┌──

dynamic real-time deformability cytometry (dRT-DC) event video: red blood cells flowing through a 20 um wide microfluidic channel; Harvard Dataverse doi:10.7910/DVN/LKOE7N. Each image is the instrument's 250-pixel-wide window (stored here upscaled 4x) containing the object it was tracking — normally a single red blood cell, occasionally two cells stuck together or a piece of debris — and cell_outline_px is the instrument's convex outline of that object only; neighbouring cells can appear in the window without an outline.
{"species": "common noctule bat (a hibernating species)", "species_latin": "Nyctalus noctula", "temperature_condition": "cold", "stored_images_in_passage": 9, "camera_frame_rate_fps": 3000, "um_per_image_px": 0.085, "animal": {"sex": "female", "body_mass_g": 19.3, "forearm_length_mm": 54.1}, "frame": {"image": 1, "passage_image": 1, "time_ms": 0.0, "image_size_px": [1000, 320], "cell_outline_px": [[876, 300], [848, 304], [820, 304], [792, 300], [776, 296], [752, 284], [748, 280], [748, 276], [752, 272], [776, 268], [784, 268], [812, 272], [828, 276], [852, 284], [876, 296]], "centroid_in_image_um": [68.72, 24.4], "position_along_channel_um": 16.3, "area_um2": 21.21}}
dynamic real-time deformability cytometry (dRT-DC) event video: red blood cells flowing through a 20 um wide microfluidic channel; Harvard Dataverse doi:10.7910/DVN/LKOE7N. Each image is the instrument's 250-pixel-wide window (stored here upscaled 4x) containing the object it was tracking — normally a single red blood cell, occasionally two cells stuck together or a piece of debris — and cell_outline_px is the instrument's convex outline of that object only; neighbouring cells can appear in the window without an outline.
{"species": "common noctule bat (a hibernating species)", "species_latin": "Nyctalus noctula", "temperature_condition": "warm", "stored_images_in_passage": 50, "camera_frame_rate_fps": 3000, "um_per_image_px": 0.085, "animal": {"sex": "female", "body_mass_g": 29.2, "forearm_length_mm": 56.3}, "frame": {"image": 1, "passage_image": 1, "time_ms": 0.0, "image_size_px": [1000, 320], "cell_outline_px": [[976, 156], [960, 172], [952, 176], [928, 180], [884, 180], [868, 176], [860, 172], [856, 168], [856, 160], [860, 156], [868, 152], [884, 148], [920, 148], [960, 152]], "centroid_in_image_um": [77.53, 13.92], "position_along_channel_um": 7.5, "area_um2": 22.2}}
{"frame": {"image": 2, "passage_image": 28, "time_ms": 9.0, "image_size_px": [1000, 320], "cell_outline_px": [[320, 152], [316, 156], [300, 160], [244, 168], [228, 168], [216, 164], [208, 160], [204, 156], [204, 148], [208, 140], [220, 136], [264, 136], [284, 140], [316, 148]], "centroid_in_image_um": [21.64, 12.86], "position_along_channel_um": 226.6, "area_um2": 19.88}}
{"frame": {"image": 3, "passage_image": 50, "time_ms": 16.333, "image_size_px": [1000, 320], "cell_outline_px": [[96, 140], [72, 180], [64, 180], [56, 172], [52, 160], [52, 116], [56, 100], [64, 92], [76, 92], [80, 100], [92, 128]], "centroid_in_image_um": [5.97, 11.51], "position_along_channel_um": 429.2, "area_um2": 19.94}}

└──

Print every entry exactly as written.

dynamic real-time deformability cytometry (dRT-DC) event video: red blood cells flowing through a 20 um wide microfluidic channel; Harvard Dataverse doi:10.7910/DVN/LKOE7N. Each image is the instrument's 250-pixel-wide window (stored here upscaled 4x) containing the object it was tracking — normally a single red blood cell, occasionally two cells stuck together or a piece of debris — and cell_outline_px is the instrument's convex outline of that object only; neighbouring cells can appear in the window without an outline.
{"species": "common noctule bat (a hibernating species)", "species_latin": "Nyctalus noctula", "temperature_condition": "cold", "stored_images_in_passage": 9, "camera_frame_rate_fps": 3000, "um_per_image_px": 0.085, "animal": {"sex": "female", "body_mass_g": 19.3, "forearm_length_mm": 54.1}, "frame": {"image": 1, "passage_image": 1, "time_ms": 0.0, "image_size_px": [1000, 320], "cell_outline_px": [[876, 300], [848, 304], [820, 304], [792, 300], [776, 296], [752, 284], [748, 280], [748, 276], [752, 272], [776, 268], [784, 268], [812, 272], [828, 276], [852, 284], [876, 296]], "centroid_in_image_um": [68.72, 24.4], "position_along_channel_um": 16.3, "area_um2": 21.21}}
dynamic real-time deformability cytometry (dRT-DC) event video: red blood cells flowing through a 20 um wide microfluidic channel; Harvard Dataverse doi:10.7910/DVN/LKOE7N. Each image is the instrument's 250-pixel-wide window (stored here upscaled 4x) containing the object it was tracking — normally a single red blood cell, occasionally two cells stuck together or a piece of debris — and cell_outline_px is the instrument's convex outline of that object only; neighbouring cells can appear in the window without an outline.
{"species": "common noctule bat (a hibernating species)", "species_latin": "Nyctalus noctula", "temperature_condition": "warm", "stored_images_in_passage": 50, "camera_frame_rate_fps": 3000, "um_per_image_px": 0.085, "animal": {"sex": "female", "body_mass_g": 29.2, "forearm_length_mm": 56.3}, "frame": {"image": 1, "passage_image": 1, "time_ms": 0.0, "image_size_px": [1000, 320], "cell_outline_px": [[976, 156], [960, 172], [952, 176], [928, 180], [884, 180], [868, 176], [860, 172], [856, 168], [856, 160], [860, 156], [868, 152], [884, 148], [920, 148], [960, 152]], "centroid_in_image_um": [77.53, 13.92], "position_along_channel_um": 7.5, "area_um2": 22.2}}
{"frame": {"image": 2, "passage_image": 28, "time_ms": 9.0, "image_size_px": [1000, 320], "cell_outline_px": [[320, 152], [316, 156], [300, 160], [244, 168], [228, 168], [216, 164], [208, 160], [204, 156], [204, 148], [208, 140], [220, 136], [264, 136], [284, 140], [316, 148]], "centroid_in_image_um": [21.64, 12.86], "position_along_channel_um": 226.6, "area_um2": 19.88}}
{"frame": {"image": 3, "passage_image": 50, "time_ms": 16.333, "image_size_px": [1000, 320], "cell_outline_px": [[96, 140], [72, 180], [64, 180], [56, 172], [52, 160], [52, 116], [56, 100], [64, 92], [76, 92], [80, 100], [92, 128]], "centroid_in_image_um": [5.97, 11.51], "position_along_channel_um": 429.2, "area_um2": 19.94}}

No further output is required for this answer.